# red sea max 250 opinions?



## woodchuck (Aug 24, 2010)

hihi all,

glad to find this great forum and hope to get some opinions and recommendations here.

i want to setup my first ever marine tank (had freshwater before), and i found it hard to find a tank with the following criteria:
- around 60 gallons (think this is ideal size for me)
- curved glass/seamless tank (must have)
- matching cabinet (really nice to have)
- integrated refugium (nice to have)
- integrated filtration/circulation (ideal to have)
- LED lighting system (nice to have)

the red sea max 250 was the only thing i could find (http://www.redseamax.com/redseamax/250Temp/redseamax/index.html).
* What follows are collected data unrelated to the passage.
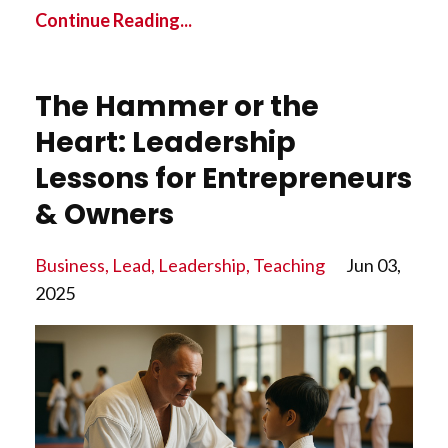
Continue Reading...
The Hammer or the
Heart: Leadership
Lessons for Entrepreneurs
& Owners
Business
Lead
Leadership
Teaching
Jun 03,
2025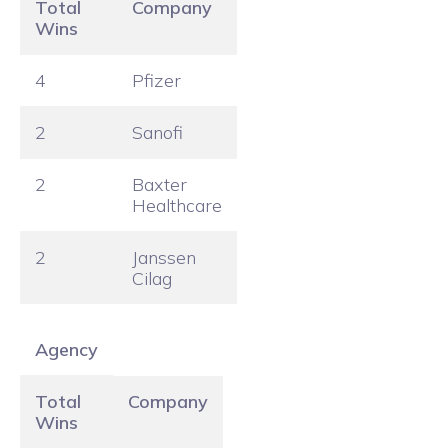
Total
Company
Wins
4
Pfizer
2
Sanofi
2
Baxter
Healthcare
2
Janssen
Cilag
Agency
Total
Company
Wins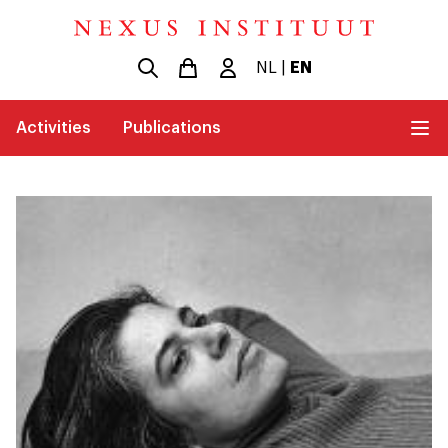
NL
|
EN
Activities
Publications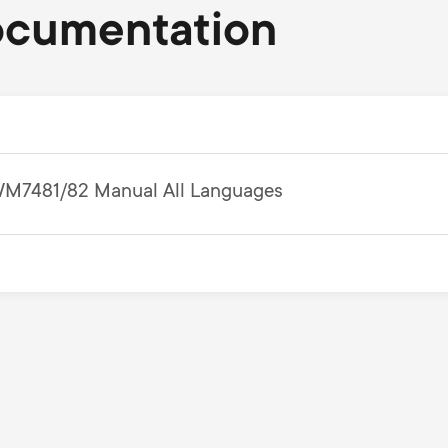
ocumentation
M7481/82 Manual All Languages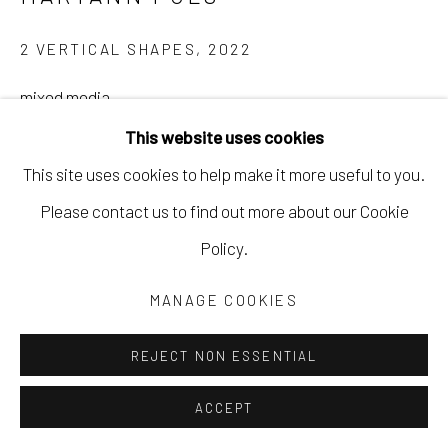
2 VERTICAL SHAPES
,
2022
mixed media
9 x 12 in, artwork
This website uses cookies
22.9 x 30.5 cm
This site uses cookies to help make it more useful to you.
10 x 13 in, frame
Please contact us to find out more about our Cookie
25.4 x 33 cm
Policy.
MPUL030
MANAGE COOKIES
Copyright The Artist
REJECT NON ESSENTIAL
$ 490.00
ACCEPT
INQUIRE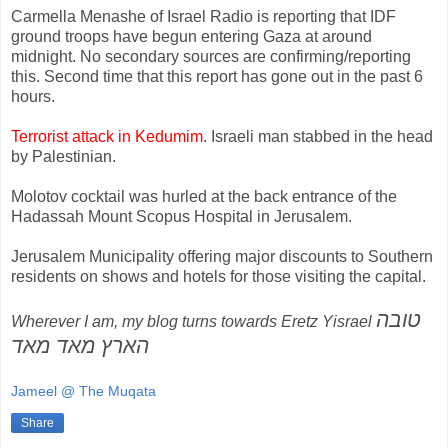
Carmella Menashe of Israel Radio is reporting that IDF
ground troops have begun entering Gaza at around
midnight. No secondary sources are confirming/reporting
this. Second time that this report has gone out in the past 6
hours.
Terrorist attack in Kedumim
. Israeli man stabbed in the head
by Palestinian.
Molotov cocktail was hurled at the back entrance of the
Hadassah Mount Scopus Hospital in Jerusalem.
Jerusalem Municipality offering major discounts to Southern
residents on shows and hotels for those visiting the capital.
טובה
Wherever I am, my blog turns towards Eretz Yisrael
הארץ מאד מאד
Jameel @ The Muqata
Share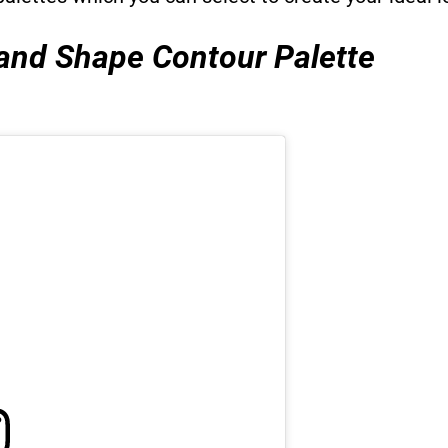
 and Shape Contour Palette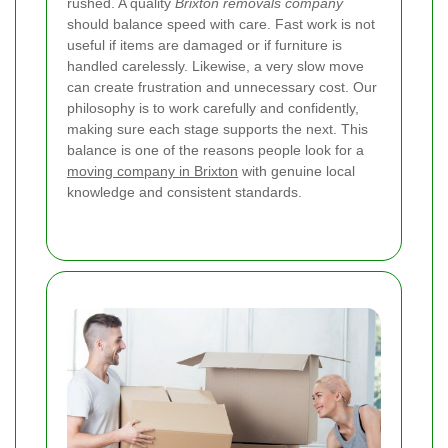
rushed. A quality
Brixton removals company
should balance speed with care. Fast work is not
useful if items are damaged or if furniture is
handled carelessly. Likewise, a very slow move
can create frustration and unnecessary cost. Our
philosophy is to work carefully and confidently,
making sure each stage supports the next. This
balance is one of the reasons people look for a
moving company in Brixton
with genuine local
knowledge and consistent standards.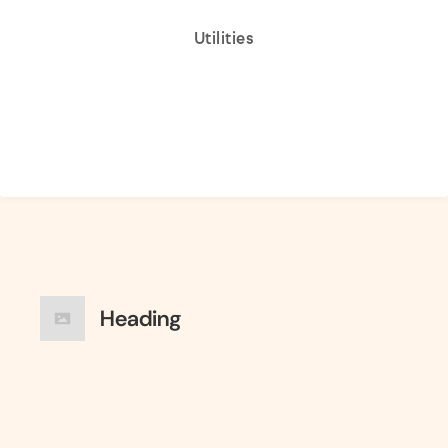
Utilities
Heading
it's very expensive too, was only able to find it at the usa big als website for $1599 US.

i have seen regular curved glass tanks (without cabinet) for $199 cdn at the big als store on kennedy, but then i would have to buy all the other pieces/components separately. however i have zero experienced with setting up salt water aquariums.

what are your thoughts about this tank? is it worth the price? or should i buy the cheaper tank and all parts separately and build a DIY aquarium? or are there other brands or tanks that are similar and/or offer better value?

does anyone know any stores/dealers/online stores that sell this tank in the GTA?

thanks in advance for any opinion, advice and/or recommendations.

-w


----------



## Joeee (Apr 3, 2010)

That link doesn't work because of the bracket, but here it is:

http://www.redseamax.com/redseamax/250Temp/redseamax/index.html

The only thing I can say about that tank is that it's pretty, I don't know anything about salt water setups.


----------



## ctrlf (Feb 20, 2010)

I don't know who carries the RSM 250 in Toronto, but Aqua Valley has it for $1800+tax. 

Buying a used setup is vastly cheaper. Especially if it's your first salt tank, because someone getting out of the hobby usually wants to unload their rock, additives, test kits, refractometer, whatever. I would have easily paid 3x retail for everything I got with my tank.

As for that RSM tank specifically, I haven't seen it. With any AIO I would poke around some forums and see what upgrades people are doing to it. (If I had done this I would have known that I would be immediately replacing the skimmer on my AIO tank, because google is full of people complaining about how loud it is.)

The other thing to consider is: What livestock are you planning to keep? Lighting is the biggest pricetag with reef tanks, by far. LED is way out of my budget, but personally I wouldn't be happy with the (likely) mediocre T5 in the RSM because I love SPS and clams.


----------